Kota Pariaman – Di tengah masa pemulihan pascabencana, Wali Kota Pariaman Yota Balad mengingatkan ancaman yang sering luput dari perhatian. Lonjakan risiko diabetes dan hipertensi akibat tekanan psikologis yang dialami masyarakat.

Peringatan itu disampaikan Yota Balad saat membuka Seminar dan Workshop Kesehatan Pencegahan Komplikasi Diabetes dan Hipertensi Pascabencana di Aula Balaikota Pariaman, Selasa (9/12/2025).

Yota Balad menegaskan, kondisi mental warga yang diguncang musibah bencana kerap memicu stres berat, dan hal ini dapat memperparah penyakit kronis.

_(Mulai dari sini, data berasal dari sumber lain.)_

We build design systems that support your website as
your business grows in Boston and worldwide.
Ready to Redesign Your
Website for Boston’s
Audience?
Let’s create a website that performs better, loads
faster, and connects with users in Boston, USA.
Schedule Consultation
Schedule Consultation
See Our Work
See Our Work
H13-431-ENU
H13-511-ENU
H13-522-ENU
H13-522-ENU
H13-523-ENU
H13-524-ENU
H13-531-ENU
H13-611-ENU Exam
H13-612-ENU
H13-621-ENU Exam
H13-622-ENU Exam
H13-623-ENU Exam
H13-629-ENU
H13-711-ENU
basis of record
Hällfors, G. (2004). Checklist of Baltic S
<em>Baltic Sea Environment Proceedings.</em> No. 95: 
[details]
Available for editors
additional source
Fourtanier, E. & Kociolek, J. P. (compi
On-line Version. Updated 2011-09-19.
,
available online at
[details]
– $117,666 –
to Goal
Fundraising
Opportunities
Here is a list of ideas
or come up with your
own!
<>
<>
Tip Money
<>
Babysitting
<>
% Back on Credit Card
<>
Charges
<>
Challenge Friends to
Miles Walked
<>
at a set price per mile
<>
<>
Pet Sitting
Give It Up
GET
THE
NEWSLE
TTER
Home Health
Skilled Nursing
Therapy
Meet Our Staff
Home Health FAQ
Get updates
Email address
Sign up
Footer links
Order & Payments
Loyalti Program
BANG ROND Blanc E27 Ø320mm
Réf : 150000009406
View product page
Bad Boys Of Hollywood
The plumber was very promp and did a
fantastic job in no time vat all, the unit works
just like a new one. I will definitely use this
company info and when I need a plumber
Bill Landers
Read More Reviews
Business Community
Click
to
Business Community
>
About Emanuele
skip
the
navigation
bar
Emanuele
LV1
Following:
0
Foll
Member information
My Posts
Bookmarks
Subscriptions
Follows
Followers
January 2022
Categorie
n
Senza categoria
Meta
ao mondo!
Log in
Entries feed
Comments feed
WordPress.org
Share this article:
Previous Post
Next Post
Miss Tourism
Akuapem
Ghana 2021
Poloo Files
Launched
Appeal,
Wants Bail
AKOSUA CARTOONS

“Banyaknya beban pikiran setelah bencana membuat psikologis tidak stabil, ini memicu diabetes dan hipertensi,” ujar Yota Balad.

Ia meminta masyarakat mulai membangun pola hidup sehat, terutama pada masa rawan seperti sekarang.

“Kami berharap semua menerapkan pola hidup sehat dan makan makanan bergizi,” tegasnya.

Yota Balad juga mengungkapkan fakta mencemaskan. Mayoritas kematian warga lanjut usia di Kota Pariaman disebabkan diabetes dan hipertensi, bukan hanya saat pascabencana, tapi juga dalam kondisi normal.

Karena itu, ia meminta para peserta seminar yang terdiri dari tokoh masyarakat, tenaga kesehatan, dan organisasi perempuan. Menjadi agen perubahan di lingkungan masing-masing.

“Bapak/ibu adalah tokoh yang berpengaruh. Mulailah dari diri sendiri, keluarga, lalu lingkungan. Jangan lagi meremehkan diabetes dan hipertensi,” kata Yota Balad menutup sambutannya.

Seminar ini dihadiri TP-PKK Kota dan Kecamatan, GOW, berbagai klinik kesehatan, serta seluruh Puskesmas se-Kota Pariaman, sebagai langkah bersama memperkuat ketahanan kesehatan masyarakat pascabencana.(r-mak).